How To: Use Fog and Mist to Your Advantage in Landscape Photography
Fog, mist, smoke and haze can all act as an excellent natural filter.
Ethan Welty shot this with a Canon EOS 40D and 17–55mm f/2.8L Canon zoom. Exposure: 1/125 sec at f/5.6, ISO 200.
Landscape photographers who respond to saturated color and sharpness will often pack up and leave if fog, mist, smoke, or haze moves in. Whoops! They miss a lot. Atmospheric conditions in which dry particles or water droplets are visibly suspended in air can add a lot to a landscape.
What you’ll get: An exaggerated sense of depth. As mist or haze recedes into the distance, it takes on darker tonalities that strongly convey a scene’s depth and dimensionality.

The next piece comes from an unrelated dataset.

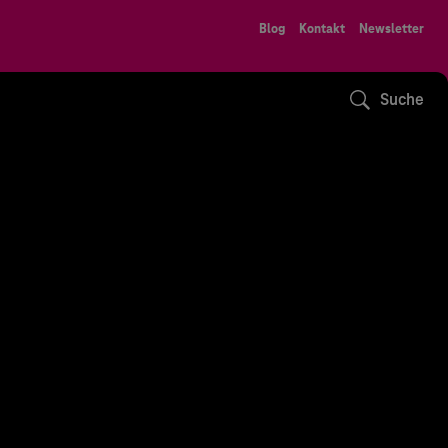
Blog
Kontakt
Newsletter
Suche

You can easily tweak the shadows and midtones in low-contrast landscapes, such as those shot in light fog, until you find a suitable look for the scene. Low-contrast landscapes are much easier to work with than the black-shadowed, high-contrast scenes shot under a naked sun.
Light made manifest. As sunlight streams through illuminated droplets make it visible. In shots like this mist-enveloped Washington state pine forest by Ethan Welty, the strikingly evident sunbeams take on an otherworldly, mystical look that transforms the landscape into something almost spiritual.